The Four Trials of Henry Ford chronicles Henry Ford’s forays into landmark litigation during the early years of the twentieth century. Ford was a man of extraordinary genius in the intricacies and workings of mechanical objects and in the identification and hiring of talented engineers and administrative managers. But he was constitutionally unable to permit a light to shine on anyone other than himself and often employed humiliating tactics to terminate any employee who rose to prominence.

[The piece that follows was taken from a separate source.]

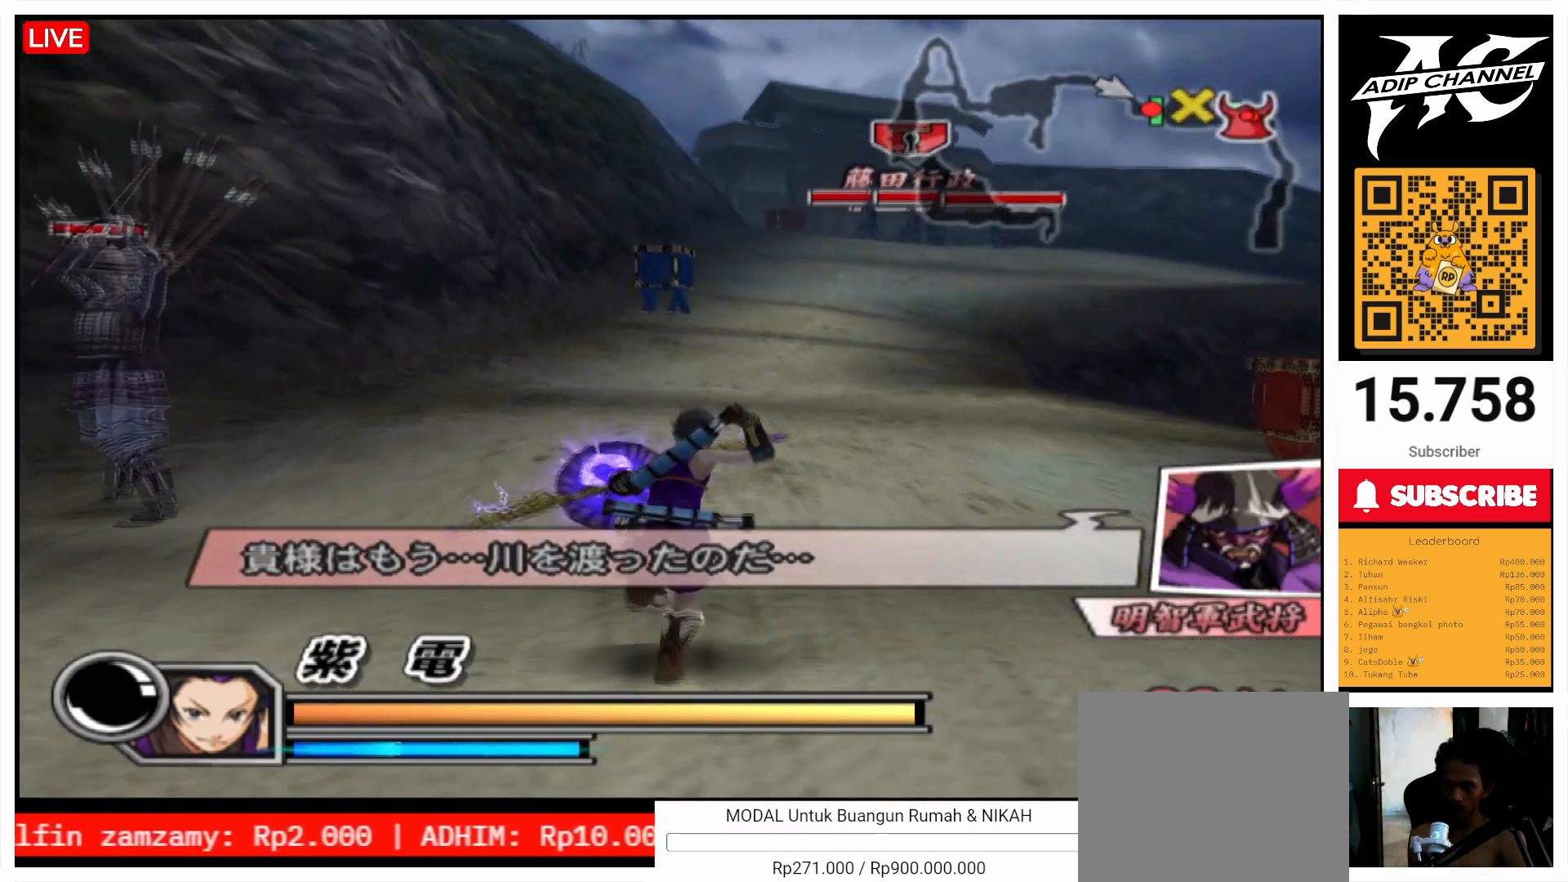
{"buttons": [], "left_stick": "up", "right_stick": "center", "events": [[133, "left_stick", "up-right"], [333, "left_stick", "up"]]}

Lawyer Gregory Piché follows Ford’s lonely defense against alleged infringement of the Selden patent on the automobile brought by a powerful automotive monopoly determined to control prices and competition in the emerging automobile market. He explores a minority shareholder oppression lawsuit brought against Ford by the Dodge brothers who initially manufactured all of the mechanical parts for Ford’s cars. He covers Ford’s libel suit against the Chicago Tribune for calling him an “anarchist” and “ignorant idealist” in the midst of the patriotic fervor during the US/Mexico intervention and the run-up to World War I. And finally, he examines a Jewish lawyer’s persistent libel action against Ford for the defamation of himself and his race in anti-Semitic diatribes widely published and circulated in his personally owned newspaper, the Dearborn Independent.
In recounting the Ford litigation, Piché examines Ford’s parallel manipulation of public media to advance his own political and narcissistic agenda. It follows the initial rise of his reputation as a Progressive capitalist to its ultimate erosion as a mean-spirited bigot and contributor to the propaganda that fueled the Holocaust.